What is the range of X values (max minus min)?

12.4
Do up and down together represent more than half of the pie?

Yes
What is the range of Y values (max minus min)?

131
* * *
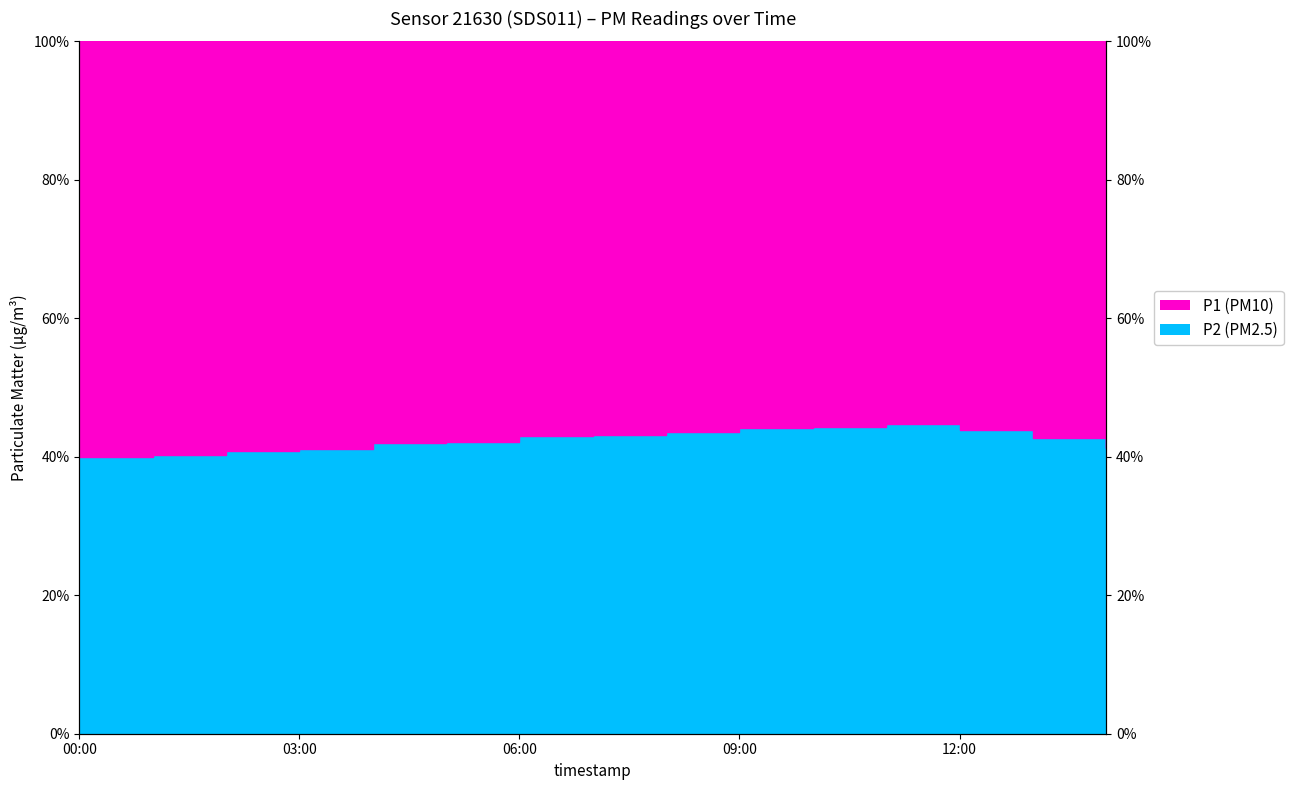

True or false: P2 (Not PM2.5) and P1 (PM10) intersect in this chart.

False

• [Work request]: Reproduce word for word the lines starting at the one containing "What is the range of X" and ending at the one containing "What is the range of Y", both included.

• [Reply to the exercise]:
What is the range of X values (max minus min)?

12.4
Do up and down together represent more than half of the pie?

Yes
What is the range of Y values (max minus min)?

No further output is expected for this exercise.